Dead simple pdf text reader

Primary LanguageTypeScript

PDF Text Reader

Dead simple PDF text reader.

Install

npm install pdf-text-reader

You'll probably get peer dependency warnings. You are safe to completely ignore these. You only need them if you want to use pdf.js's more complicated specific types. To do that just install the correct version (as per the warning) of the pdfjs-dist package. Installing it is completely unnecessary if you're simply reading PDFs from file paths or URLs.

Usage

import {readPdfText} from 'pdf-text-reader';

async function run() {
    const pages = await readPdfText('path/to/pdf/file.pdf');
    console.log(pages[0].lines);
}

run();

See src/index.ts (in the git repo) or dist/index.d.ts (in the npm package) for detailed argument and return value typing.

Details

This uses Mozilla's pdf.js through the pdfjs-dist npm package. As such, any valid input to pdf.js's getDocument function are valid inputs to this package's readPdfText function. See pdfjs-dist in DefinitelyTyped for info on that or, for just the type information, read src/index.ts in this repo.
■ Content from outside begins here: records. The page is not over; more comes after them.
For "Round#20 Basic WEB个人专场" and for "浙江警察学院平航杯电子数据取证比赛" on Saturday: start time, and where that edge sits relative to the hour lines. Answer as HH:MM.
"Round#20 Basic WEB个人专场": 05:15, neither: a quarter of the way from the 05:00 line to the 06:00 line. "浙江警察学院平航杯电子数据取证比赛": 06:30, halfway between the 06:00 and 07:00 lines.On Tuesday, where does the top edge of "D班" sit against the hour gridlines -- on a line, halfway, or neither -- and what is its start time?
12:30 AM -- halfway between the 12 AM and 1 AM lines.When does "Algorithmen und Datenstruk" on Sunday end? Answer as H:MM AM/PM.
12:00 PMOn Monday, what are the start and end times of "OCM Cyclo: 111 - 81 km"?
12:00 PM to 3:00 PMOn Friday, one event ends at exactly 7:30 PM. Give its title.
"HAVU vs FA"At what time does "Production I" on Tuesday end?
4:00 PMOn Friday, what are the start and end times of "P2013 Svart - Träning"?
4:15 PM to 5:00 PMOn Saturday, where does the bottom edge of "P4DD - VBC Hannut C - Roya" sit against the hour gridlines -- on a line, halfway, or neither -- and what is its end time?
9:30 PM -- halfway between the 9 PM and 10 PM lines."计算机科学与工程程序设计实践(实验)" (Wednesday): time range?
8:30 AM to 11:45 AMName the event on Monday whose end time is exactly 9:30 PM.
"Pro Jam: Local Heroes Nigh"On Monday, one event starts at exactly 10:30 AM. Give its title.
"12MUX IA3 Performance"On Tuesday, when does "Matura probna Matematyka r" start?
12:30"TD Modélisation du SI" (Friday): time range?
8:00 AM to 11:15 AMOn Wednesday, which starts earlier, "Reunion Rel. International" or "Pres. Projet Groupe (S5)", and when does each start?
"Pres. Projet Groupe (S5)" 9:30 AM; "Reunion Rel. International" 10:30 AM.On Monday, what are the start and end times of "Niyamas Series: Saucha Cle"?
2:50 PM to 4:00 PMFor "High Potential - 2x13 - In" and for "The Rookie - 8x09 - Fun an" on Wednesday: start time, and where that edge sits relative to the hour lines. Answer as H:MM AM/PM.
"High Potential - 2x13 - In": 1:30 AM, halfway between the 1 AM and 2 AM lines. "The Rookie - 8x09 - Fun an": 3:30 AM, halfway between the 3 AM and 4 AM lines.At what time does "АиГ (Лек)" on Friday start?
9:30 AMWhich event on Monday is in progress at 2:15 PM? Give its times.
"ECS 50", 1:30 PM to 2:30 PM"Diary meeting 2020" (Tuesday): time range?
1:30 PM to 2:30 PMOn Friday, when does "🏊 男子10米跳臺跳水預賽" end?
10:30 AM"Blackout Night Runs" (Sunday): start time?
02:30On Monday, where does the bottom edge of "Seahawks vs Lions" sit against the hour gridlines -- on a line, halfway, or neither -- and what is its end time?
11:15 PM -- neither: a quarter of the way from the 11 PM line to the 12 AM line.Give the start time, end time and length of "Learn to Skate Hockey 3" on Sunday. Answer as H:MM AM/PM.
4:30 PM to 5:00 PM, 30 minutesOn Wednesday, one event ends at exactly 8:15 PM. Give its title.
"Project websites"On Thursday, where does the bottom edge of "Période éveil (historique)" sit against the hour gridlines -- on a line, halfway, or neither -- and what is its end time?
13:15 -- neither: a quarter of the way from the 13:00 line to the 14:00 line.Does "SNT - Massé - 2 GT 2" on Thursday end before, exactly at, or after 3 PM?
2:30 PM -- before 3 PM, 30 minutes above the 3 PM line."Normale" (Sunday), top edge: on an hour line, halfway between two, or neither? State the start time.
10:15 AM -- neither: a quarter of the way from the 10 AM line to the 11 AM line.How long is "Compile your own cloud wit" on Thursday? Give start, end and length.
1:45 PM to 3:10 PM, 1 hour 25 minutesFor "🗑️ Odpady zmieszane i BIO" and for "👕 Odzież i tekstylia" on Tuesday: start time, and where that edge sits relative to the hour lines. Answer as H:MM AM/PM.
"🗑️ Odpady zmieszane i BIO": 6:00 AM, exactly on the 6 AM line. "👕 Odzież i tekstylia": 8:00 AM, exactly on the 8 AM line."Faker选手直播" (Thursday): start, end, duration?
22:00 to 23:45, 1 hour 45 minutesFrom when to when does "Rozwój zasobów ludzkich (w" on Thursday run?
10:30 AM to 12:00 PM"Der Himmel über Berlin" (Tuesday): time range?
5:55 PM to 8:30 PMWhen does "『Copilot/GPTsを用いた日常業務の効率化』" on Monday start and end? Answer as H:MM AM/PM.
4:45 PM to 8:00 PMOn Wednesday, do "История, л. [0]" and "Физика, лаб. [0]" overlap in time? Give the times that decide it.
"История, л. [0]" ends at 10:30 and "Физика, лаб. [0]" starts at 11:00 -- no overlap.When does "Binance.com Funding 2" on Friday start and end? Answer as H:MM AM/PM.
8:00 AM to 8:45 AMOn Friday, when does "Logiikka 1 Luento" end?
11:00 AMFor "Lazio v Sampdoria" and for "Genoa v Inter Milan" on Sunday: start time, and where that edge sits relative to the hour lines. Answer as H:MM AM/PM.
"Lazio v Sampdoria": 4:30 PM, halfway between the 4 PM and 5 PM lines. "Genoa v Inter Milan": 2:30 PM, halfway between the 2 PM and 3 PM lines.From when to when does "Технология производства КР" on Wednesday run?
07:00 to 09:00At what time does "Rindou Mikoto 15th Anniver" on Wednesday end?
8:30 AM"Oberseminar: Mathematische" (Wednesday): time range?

This package simply reads the output of pdfjs.getDocument and sorts it into lines based on the text vertical position in the document. It also inserts spaces for text on the same line that is far apart horizontally and new lines in between lines that are far apart vertically.

Example:

The text below in a PDF will be read as having spaces in between them even if the space characters aren't in the PDF.

cell 1               cell 2                 cell 3

The number of spaces to insert is calculated by a naive but extraordinarily simple calculation of Math.ceil(distance-between-text/text-height).

Low Level Control

If you need lower level parsing control, you can also use the exported parsePageItems function. This only reads one page at a time as seen below. This function is used by readPdfText so the output will be identical for the same pdf page.

You must also have the pdfjs-dist npm package to use this.

import {parsePageItems} from 'pdf-text-reader';
import * as pdfjs from 'pdfjs-dist';

async function run() {
    const doc = await pdfjs.getDocument('myDocument.pdf').promise;
    const page = await doc.getPage(1);
    const content = await page.getTextContent();
    const items = content.items;
    const parsedPage = parsePageItems(items);
    console.log(parsedPage.lines);
}

run();

See src/index.ts (in the git repo) or dist/index.d.ts (in the npm package) for detailed argument and return value typing.